▸ Task details
Copy the material verbatim, beginning at its first line and continuing through the line with "15: (210, 136)".

▸ Items
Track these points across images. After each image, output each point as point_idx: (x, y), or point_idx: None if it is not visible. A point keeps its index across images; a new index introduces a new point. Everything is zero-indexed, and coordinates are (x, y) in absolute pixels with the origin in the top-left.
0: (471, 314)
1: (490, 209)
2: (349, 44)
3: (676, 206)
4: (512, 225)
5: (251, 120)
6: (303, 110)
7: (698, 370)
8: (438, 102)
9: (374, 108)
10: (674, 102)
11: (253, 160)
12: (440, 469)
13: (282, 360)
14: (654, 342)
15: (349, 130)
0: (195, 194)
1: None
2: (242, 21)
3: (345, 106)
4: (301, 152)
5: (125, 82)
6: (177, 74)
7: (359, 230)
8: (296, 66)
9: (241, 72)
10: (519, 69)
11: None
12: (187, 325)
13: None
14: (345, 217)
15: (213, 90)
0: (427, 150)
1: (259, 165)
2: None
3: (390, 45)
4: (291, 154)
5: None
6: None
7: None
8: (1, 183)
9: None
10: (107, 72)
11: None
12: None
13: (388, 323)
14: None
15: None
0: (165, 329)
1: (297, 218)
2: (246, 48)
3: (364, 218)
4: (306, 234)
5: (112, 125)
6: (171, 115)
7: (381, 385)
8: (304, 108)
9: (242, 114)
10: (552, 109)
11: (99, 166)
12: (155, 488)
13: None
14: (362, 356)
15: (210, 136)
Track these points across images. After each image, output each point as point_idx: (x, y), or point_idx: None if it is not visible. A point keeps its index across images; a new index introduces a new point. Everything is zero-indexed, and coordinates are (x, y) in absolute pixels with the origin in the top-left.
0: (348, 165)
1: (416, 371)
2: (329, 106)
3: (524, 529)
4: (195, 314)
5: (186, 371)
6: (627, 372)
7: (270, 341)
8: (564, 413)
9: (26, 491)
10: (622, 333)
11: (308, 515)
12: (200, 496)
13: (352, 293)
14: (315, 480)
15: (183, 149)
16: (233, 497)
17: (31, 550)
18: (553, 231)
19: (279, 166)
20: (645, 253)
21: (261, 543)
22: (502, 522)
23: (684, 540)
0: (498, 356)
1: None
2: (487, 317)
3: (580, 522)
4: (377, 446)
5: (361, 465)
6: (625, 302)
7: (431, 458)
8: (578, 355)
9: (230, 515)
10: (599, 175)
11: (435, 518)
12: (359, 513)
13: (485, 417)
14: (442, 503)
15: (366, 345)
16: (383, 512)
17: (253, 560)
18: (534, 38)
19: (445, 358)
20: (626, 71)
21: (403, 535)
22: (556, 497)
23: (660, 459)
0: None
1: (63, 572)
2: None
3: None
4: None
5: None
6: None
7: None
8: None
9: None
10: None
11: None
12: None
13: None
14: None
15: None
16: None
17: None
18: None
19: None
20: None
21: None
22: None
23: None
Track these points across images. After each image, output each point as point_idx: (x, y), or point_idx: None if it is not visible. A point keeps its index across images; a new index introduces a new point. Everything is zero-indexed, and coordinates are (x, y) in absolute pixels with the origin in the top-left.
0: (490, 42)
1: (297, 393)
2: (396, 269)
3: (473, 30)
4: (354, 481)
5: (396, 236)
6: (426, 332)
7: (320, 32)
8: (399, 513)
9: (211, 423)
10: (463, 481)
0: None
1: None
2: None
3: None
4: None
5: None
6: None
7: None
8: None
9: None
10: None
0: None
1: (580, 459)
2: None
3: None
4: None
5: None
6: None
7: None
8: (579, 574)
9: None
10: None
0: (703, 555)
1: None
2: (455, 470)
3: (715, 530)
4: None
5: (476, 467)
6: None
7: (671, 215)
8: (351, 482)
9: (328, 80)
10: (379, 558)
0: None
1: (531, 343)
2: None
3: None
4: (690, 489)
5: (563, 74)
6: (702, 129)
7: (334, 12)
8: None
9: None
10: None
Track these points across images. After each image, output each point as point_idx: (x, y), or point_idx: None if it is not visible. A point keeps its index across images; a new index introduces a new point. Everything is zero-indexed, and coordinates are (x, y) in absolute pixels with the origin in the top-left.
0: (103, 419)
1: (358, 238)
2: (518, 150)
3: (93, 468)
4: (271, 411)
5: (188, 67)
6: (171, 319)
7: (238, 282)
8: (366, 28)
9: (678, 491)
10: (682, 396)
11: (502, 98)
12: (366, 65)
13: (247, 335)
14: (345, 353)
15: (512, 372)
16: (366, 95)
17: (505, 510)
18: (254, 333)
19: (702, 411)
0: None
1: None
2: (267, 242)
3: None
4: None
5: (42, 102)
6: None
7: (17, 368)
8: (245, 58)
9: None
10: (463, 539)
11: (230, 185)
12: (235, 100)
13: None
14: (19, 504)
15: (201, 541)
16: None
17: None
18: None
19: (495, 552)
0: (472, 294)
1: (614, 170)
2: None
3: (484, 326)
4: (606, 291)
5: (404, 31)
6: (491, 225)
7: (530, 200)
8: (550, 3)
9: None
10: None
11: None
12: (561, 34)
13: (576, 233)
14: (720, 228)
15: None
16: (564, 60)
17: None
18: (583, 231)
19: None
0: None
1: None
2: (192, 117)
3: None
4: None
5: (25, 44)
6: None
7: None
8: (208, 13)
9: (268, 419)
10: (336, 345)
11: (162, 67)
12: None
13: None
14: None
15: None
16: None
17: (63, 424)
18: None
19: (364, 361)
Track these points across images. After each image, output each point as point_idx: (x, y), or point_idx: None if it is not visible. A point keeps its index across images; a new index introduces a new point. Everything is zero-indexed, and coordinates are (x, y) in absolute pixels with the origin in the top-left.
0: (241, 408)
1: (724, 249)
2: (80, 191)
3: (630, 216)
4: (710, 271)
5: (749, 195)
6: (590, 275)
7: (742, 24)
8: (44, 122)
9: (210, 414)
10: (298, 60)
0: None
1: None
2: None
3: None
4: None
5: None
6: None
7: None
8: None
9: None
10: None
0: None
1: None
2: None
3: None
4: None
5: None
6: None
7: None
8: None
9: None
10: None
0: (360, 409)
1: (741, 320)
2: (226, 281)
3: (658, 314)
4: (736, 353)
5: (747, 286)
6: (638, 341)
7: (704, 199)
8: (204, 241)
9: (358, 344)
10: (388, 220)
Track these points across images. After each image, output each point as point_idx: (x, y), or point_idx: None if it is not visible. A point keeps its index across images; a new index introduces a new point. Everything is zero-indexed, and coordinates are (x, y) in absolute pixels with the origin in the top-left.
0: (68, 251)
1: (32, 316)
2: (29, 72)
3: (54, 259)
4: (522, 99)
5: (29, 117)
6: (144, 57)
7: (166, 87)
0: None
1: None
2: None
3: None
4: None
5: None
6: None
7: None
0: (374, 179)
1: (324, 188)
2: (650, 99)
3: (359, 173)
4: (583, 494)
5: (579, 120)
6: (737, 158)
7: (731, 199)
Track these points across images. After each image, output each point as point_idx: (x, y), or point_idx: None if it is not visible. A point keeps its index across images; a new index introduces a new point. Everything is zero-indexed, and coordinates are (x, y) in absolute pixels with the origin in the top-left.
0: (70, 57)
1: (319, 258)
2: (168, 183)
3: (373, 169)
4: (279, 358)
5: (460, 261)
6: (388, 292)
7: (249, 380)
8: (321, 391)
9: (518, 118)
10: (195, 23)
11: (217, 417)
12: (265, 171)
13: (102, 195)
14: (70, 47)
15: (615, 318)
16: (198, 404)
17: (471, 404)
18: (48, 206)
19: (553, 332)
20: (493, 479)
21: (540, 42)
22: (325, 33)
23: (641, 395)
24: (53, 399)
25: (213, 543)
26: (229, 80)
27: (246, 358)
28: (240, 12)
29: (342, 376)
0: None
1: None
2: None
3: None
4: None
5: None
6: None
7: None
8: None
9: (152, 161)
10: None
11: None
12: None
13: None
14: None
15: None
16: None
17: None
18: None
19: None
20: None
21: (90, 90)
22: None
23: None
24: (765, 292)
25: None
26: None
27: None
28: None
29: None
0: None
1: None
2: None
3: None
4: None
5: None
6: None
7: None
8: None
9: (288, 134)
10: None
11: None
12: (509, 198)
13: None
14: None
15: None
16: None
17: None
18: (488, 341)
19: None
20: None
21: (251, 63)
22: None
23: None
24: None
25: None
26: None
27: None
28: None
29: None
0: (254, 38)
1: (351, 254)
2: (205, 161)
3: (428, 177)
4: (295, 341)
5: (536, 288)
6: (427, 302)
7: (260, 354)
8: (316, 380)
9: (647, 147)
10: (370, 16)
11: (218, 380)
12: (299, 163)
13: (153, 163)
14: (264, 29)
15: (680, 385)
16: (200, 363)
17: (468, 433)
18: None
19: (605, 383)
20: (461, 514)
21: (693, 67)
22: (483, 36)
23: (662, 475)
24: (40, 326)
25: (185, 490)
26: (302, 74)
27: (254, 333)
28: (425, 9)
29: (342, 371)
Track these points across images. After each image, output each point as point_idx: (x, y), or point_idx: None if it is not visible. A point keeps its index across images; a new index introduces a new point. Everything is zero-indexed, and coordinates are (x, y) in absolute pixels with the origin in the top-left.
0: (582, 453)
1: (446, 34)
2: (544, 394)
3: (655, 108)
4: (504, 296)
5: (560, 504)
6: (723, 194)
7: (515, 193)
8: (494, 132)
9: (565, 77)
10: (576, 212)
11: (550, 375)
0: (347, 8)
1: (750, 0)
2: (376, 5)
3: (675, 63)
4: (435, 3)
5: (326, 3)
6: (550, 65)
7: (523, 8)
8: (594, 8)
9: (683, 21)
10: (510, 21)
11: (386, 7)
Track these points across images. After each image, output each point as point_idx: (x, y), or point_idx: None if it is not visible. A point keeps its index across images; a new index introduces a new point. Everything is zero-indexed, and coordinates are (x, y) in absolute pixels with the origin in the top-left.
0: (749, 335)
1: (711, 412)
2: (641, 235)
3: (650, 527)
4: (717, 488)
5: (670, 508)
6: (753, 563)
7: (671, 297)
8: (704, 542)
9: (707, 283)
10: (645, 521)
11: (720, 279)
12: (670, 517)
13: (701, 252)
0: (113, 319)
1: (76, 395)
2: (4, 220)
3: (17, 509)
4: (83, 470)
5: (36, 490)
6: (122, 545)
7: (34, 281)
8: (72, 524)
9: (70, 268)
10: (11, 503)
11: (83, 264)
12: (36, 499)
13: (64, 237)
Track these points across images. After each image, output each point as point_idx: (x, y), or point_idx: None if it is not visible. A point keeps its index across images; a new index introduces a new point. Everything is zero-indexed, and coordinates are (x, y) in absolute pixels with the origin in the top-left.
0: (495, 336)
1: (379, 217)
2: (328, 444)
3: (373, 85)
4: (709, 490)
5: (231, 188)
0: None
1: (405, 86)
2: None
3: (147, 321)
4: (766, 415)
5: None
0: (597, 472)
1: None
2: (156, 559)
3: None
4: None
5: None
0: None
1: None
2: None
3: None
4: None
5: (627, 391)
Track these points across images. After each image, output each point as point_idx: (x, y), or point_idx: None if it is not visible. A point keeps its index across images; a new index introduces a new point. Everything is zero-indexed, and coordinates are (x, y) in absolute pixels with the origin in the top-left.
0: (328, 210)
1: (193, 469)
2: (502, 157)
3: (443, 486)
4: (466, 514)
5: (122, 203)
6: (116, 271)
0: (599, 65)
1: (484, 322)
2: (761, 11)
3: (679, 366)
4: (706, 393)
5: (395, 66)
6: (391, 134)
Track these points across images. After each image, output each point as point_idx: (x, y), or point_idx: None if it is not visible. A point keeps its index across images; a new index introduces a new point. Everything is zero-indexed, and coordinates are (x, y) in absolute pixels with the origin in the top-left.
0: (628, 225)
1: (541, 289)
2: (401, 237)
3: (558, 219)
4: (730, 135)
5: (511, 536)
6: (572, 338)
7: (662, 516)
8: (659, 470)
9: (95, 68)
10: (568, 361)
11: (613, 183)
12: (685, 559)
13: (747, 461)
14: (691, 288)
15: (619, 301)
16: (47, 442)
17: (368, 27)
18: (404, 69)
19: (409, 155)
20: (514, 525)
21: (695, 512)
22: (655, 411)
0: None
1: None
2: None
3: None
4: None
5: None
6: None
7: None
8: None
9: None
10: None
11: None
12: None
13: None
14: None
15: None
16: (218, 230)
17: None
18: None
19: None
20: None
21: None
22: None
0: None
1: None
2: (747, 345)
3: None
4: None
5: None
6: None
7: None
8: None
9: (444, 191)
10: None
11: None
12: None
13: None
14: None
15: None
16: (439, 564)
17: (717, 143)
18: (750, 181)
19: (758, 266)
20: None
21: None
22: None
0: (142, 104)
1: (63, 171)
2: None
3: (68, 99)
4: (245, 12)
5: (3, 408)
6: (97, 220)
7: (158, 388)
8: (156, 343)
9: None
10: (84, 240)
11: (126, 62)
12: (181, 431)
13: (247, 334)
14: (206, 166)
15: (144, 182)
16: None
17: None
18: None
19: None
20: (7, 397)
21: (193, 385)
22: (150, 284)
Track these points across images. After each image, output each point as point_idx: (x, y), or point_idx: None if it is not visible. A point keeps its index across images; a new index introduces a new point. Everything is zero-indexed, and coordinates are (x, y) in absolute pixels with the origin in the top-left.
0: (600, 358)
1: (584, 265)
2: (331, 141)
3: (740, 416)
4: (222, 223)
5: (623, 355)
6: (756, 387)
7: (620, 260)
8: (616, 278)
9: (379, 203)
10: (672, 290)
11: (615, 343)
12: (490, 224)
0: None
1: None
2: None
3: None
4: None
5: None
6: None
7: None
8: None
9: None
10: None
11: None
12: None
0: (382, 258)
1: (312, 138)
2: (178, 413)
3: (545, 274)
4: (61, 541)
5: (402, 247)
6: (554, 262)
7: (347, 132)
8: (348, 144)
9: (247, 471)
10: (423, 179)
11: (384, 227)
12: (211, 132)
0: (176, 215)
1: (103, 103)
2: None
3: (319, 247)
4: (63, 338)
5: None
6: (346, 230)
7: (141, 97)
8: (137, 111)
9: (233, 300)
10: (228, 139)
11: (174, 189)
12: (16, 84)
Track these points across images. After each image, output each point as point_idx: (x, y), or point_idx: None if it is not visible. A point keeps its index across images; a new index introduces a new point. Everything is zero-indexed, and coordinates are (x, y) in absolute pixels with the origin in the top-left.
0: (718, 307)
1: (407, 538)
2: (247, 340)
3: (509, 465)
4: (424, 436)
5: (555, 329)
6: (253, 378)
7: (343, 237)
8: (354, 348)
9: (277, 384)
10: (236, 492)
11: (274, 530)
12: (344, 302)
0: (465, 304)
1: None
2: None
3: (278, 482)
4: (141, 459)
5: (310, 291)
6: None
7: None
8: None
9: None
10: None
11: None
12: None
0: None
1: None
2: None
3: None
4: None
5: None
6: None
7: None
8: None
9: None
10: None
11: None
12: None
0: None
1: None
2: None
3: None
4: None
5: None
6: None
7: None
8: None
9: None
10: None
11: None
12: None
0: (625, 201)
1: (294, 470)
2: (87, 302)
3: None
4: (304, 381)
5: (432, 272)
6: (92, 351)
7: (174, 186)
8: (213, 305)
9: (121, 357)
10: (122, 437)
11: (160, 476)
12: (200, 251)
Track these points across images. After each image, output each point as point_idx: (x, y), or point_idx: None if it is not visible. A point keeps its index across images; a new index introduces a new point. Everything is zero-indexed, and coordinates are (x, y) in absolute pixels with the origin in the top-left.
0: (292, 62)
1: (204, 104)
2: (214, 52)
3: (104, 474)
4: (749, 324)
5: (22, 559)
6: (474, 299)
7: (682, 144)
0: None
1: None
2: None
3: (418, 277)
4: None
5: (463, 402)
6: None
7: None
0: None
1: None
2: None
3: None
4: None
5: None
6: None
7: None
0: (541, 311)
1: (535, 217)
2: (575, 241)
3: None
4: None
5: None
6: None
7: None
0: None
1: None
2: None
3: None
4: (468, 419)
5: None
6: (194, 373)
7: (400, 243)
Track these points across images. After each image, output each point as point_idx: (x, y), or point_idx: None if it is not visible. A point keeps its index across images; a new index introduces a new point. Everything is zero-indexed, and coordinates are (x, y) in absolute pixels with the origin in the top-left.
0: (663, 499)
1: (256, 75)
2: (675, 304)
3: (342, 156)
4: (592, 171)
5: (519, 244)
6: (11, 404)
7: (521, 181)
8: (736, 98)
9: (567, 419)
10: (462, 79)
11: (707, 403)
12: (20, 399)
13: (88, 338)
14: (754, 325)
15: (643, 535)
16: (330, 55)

▸ Complete output
Track these points across images. After each image, output each point as point_idx: (x, y), or point_idx: None if it is not visible. A point keeps its index across images; a new index introduces a new point. Everything is zero-indexed, and coordinates are (x, y) in absolute pixels with the origin in the top-left.
0: (471, 314)
1: (490, 209)
2: (349, 44)
3: (676, 206)
4: (512, 225)
5: (251, 120)
6: (303, 110)
7: (698, 370)
8: (438, 102)
9: (374, 108)
10: (674, 102)
11: (253, 160)
12: (440, 469)
13: (282, 360)
14: (654, 342)
15: (349, 130)
0: (195, 194)
1: None
2: (242, 21)
3: (345, 106)
4: (301, 152)
5: (125, 82)
6: (177, 74)
7: (359, 230)
8: (296, 66)
9: (241, 72)
10: (519, 69)
11: None
12: (187, 325)
13: None
14: (345, 217)
15: (213, 90)
0: (427, 150)
1: (259, 165)
2: None
3: (390, 45)
4: (291, 154)
5: None
6: None
7: None
8: (1, 183)
9: None
10: (107, 72)
11: None
12: None
13: (388, 323)
14: None
15: None
0: (165, 329)
1: (297, 218)
2: (246, 48)
3: (364, 218)
4: (306, 234)
5: (112, 125)
6: (171, 115)
7: (381, 385)
8: (304, 108)
9: (242, 114)
10: (552, 109)
11: (99, 166)
12: (155, 488)
13: None
14: (362, 356)
15: (210, 136)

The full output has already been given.